Saunders shared that “there is a lot of interest in menopause care, and unfortunately with that comes some disinformation. It can be challenging to know what is evidence-based and what is not.”

Among other resources, Saunders recommended Dr. Jennifer Gunter’s book, The Menopause Manifesto, her The Vajenda newsletter, and the OvaryActive podcast.

Menopause is a “complex, multisystem health transition,” Saunders explains. It can include multiple symptoms that for many women have been “underrecognized and poorly managed” because only about one-third of general physicians are trained in menopause treatment. (There is currently no federally mandated training in this field for physicians.) The Menopause Clinic was established to address this gap, she writes. All of the clinic’s providers are Menopause Society Certified Practitioners who’ve received additional education in this area. Last summer, the Menopause Society also launched the NextGen Now initiative to support comprehensive perimenopause and menopause training programs for healthcare providers.

 

Dr. Gustav Lo, who had a thirty-five year career as a primary care physician before he founded RegenCen longevity clinics (Ann Arbor’s opened in 2023), says gynecologists and primary care doctors aren’t doing enough for women in perimenopause and menopause.

“The average perimenopausal woman will go to six different doctors before they find somebody who will finally treat her hormonally,” he says. “We’ve really, really done a disservice to women by denying them the opportunity for the dramatic health improvements that we know exist with the HRT by trying to make them afraid of their own hormones.” He urges women to do their own research on the subject.

Lo says RegenCen’s twenty-six clinics in Michigan and Florida “do conventional medicine but we think unconventionally about it.” They use rice-sized pellets inserted under the skin, and sometimes topicals, to deliver bioidentical hormones.
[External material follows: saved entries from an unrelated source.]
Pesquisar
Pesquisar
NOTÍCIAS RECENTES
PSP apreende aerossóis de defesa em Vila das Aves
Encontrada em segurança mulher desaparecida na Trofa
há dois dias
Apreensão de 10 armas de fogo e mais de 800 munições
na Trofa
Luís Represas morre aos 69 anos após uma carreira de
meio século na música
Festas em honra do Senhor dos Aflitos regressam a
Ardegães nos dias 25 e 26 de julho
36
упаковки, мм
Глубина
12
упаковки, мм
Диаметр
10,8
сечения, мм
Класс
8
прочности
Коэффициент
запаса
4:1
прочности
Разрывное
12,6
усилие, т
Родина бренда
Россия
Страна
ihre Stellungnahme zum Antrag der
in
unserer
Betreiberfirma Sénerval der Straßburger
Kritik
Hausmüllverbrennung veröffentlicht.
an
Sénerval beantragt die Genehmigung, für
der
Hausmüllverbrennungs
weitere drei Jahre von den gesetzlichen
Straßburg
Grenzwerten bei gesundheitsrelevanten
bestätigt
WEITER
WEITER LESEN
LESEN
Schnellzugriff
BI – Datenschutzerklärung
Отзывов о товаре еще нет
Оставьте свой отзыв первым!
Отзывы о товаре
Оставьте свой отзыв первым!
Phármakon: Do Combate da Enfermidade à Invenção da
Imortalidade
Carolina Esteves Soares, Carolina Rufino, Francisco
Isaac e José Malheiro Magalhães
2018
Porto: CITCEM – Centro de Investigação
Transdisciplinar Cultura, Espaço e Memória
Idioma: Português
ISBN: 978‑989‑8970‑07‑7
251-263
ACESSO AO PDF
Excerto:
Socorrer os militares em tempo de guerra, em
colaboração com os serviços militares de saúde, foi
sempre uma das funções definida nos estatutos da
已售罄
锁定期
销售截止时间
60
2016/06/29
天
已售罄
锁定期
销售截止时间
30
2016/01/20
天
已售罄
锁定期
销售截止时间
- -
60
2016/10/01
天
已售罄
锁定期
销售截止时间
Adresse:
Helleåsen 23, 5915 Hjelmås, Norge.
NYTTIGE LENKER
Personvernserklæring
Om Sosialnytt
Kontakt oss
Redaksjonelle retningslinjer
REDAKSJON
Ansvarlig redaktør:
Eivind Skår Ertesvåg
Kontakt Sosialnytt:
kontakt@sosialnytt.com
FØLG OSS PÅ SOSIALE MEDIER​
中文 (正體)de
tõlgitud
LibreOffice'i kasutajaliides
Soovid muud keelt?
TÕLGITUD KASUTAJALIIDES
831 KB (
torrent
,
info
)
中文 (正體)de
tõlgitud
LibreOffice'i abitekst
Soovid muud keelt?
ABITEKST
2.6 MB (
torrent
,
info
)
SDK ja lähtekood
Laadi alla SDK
RegenCen services are not covered by insurance, and Lo says pellets, which are not FDA approved, run about $1,400 per year.

“Most doctors still refuse the right combination [of hormones] because there is still no testosterone product that has ever been approved for women,” Lo says. “Women are really missing that [testosterone] the vast majority of times. I guess, if there’s a way to put it succinctly, women need this combination of hormones probably lifelong,” he says of estrogen, progesterone, and testosterone.

 

For women who don’t want to or can’t do hormone therapy, DeBurton believes lifestyle changes can help them manage symptoms.
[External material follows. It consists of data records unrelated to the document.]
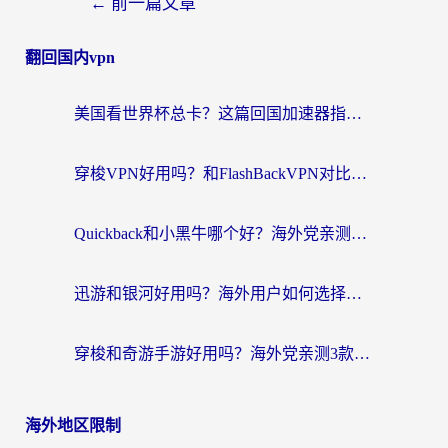
←
前一篇文章
翻回国内vpn
美国看世界杯总卡？这篇回国加速器指南帮你无缝刷国内资源（附苹果手机VPN设置步骤）
穿梭VPN好用吗？和FlashBackVPN对比哪个回国效果更好？
Quickback和小黑牛哪个好？海外党亲测指南，选对回国加速器秒回国内
迅游和银河好用吗？海外用户如何选择回国加速器实现无缝访问国内资源
穿梭和奇游手游好用吗？海外党亲测3款回国加速器，附蜜蜂加速器七天试用攻略
海外地区限制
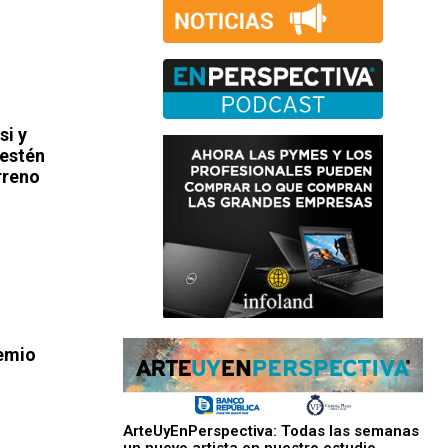
si y
 estén
rreno
remio
ArteUyEnPerspectiva: Todas las semanas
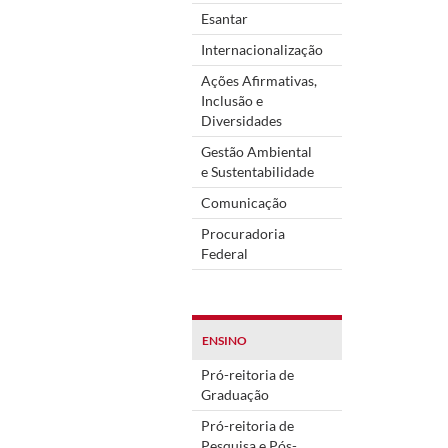
Esantar
Internacionalização
Ações Afirmativas,
Inclusão e
Diversidades
Gestão Ambiental
e Sustentabilidade
Comunicação
Procuradoria
Federal
ENSINO
Pró-reitoria de
Graduação
Pró-reitoria de
Pesquisa e Pós-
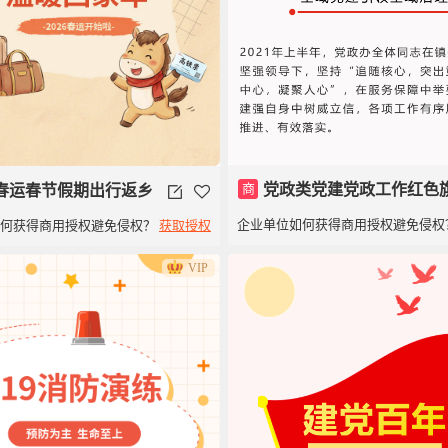
商
党政类党建党政工作红色
春运春节假期出行返乡
企业单位如何获得商用授权避免侵权
如何获得商用授权避免侵权？
获取授权
子模板建党100周年
VIP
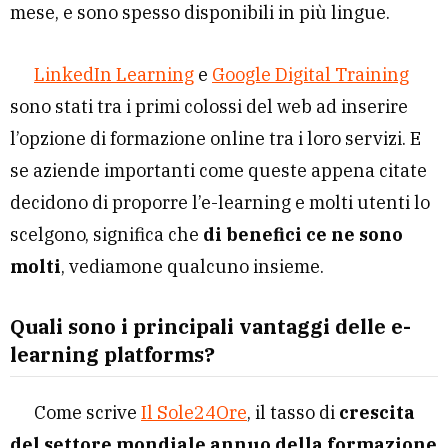
mese, e sono spesso disponibili in più lingue.
LinkedIn Learning
e
Google Digital Training
sono stati tra i primi colossi del web ad inserire
l’opzione di formazione online tra i loro servizi. E
se aziende importanti come queste appena citate
decidono di proporre l’e-learning e molti utenti lo
scelgono, significa che
di benefici ce ne sono
molti
, vediamone qualcuno insieme.
Quali sono i principali vantaggi delle e-
learning platforms?
Come scrive
Il Sole24Ore
, il tasso di
crescita
del settore mondiale annuo della formazione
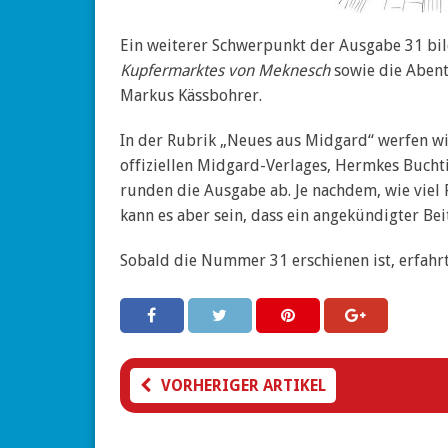
Ein weiterer Schwerpunkt der Ausgabe 31 bil
Kupfermarktes von Meknesch
sowie die Abent
Markus Kässbohrer.
In der Rubrik „Neues aus Midgard“ werfen wir
offiziellen Midgard-Verlages, Hermkes Bucht
runden die Ausgabe ab. Je nachdem, wie viel P
kann es aber sein, dass ein angekündigter Be
Sobald die Nummer 31 erschienen ist, erfahrt 
VORHERIGER ARTIKEL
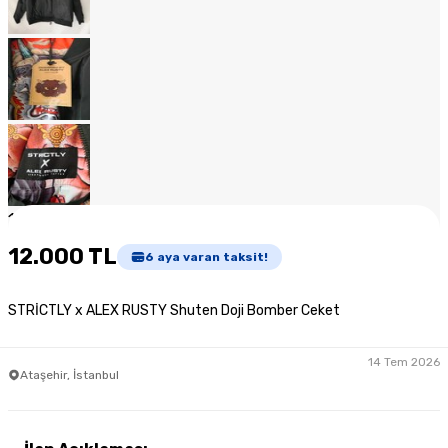
1
/
12
12.000 TL
6
aya varan taksit!
STRİCTLY x ALEX RUSTY Shuten Doji Bomber Ceket
14 Tem 2026
Ataşehir, İstanbul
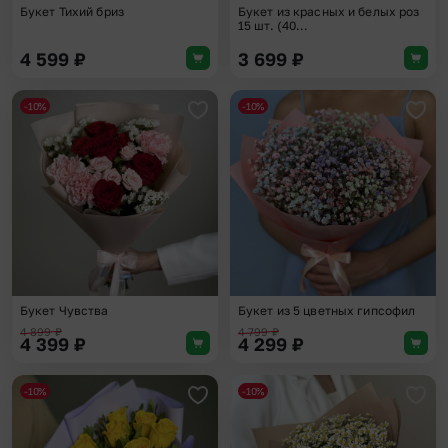
Букет Тихий бриз
Букет из красных и белых роз
15 шт. (40...
4 599
₽
3 699
₽
-10%
-10%
Добавить в избранное
Доба
Букет Чувства
Букет из 5 цветных гипсофил
4 899
₽
4 799
₽
4 399
₽
4 299
₽
-10%
-10%
Добавить в избранное
Доба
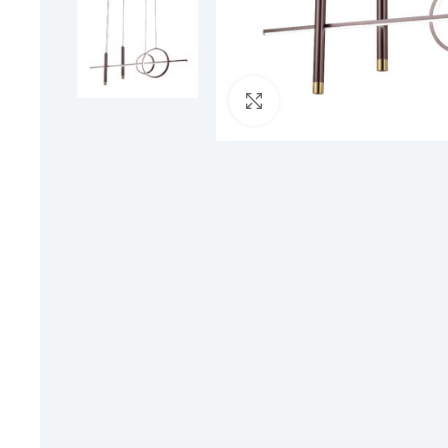
Click to enlarge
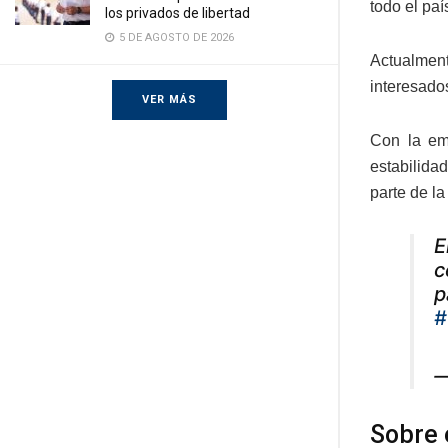
todo el paí
los privados de libertad
5 DE AGOSTO DE 2026
Actualment
interesado
VER MÁS
Con la em
estabilida
parte de l
E
c
p
#
—
Sobre e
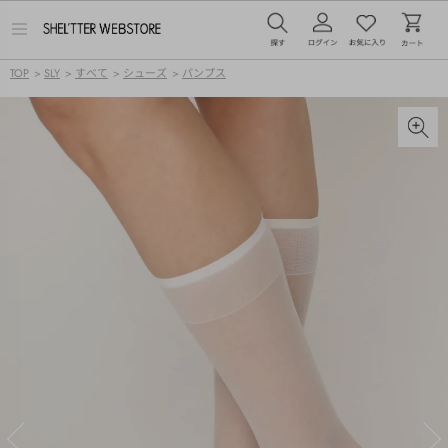
メ
ニ
ュ
TOP
>
SLY
>
すべて
>
シューズ
>
パンプス
ー
を
開
く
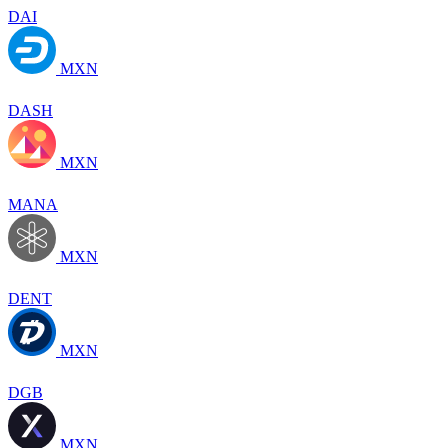
DAI
MXN
DASH
MXN
MANA
MXN
DENT
MXN
DGB
MXN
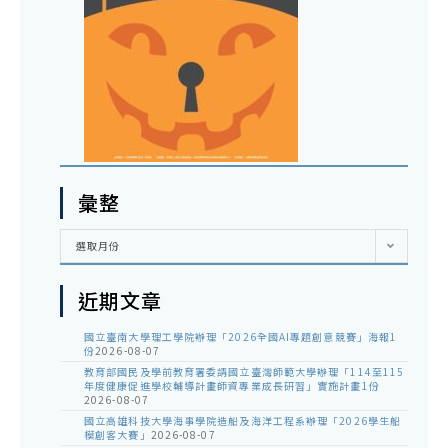
彙整
彙
選取月份
整
近期文章
國立臺南大學理工學院辦理「2026全國AI專題創意競賽」海報1
份
2026-08-07
教育部國民及學前教育署委請國立臺灣師範大學辦理「114至115
年度健康促進學校輔導計畫師資專業成長研習」實施計畫1份
2026-08-07
國立高雄科技大學海事學院造船及海洋工程系辦理「2026學生船
模創客大賽」
2026-08-07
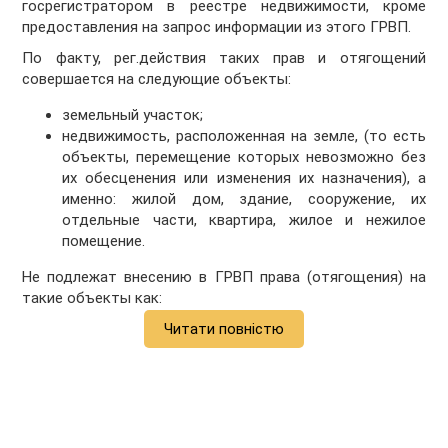
госрегистратором в реестре недвижимости, кроме
предоставления на запрос информации из этого ГРВП.
По факту, рег.действия таких прав и отягощений
совершается на следующие объекты:
земельный участок;
недвижимость, расположенная на земле, (то есть
объекты, перемещение которых невозможно без
их обесценения или изменения их назначения), а
именно: жилой дом, здание, сооружение, их
отдельные части, квартира, жилое и нежилое
помещение.
Не подлежат внесению в ГРВП права (отягощения) на
такие объекты как:
Читати повністю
“What you eat makes a difference,” she says. “Getting enough sleep makes a difference. The exercise you do makes a difference. Your mindset makes a difference.” With a student base at her yoga studio and in her online classes that is “almost all perimenopausal and older,” she also thinks it’s vital “just having someone else to talk to who’s been through it.”

Rep. Foreman, who was diagnosed with endometriosis in fifth grade, says she understands the struggles women face.

“I’ve been not listened to. I’ve been discouraged at the doctor’s,” she says. “But I want to encourage other women and other policymakers across the country that we have to do the right thing to take care of the matriarchs, the women, the girls of our society. We have to take care of the whole person.”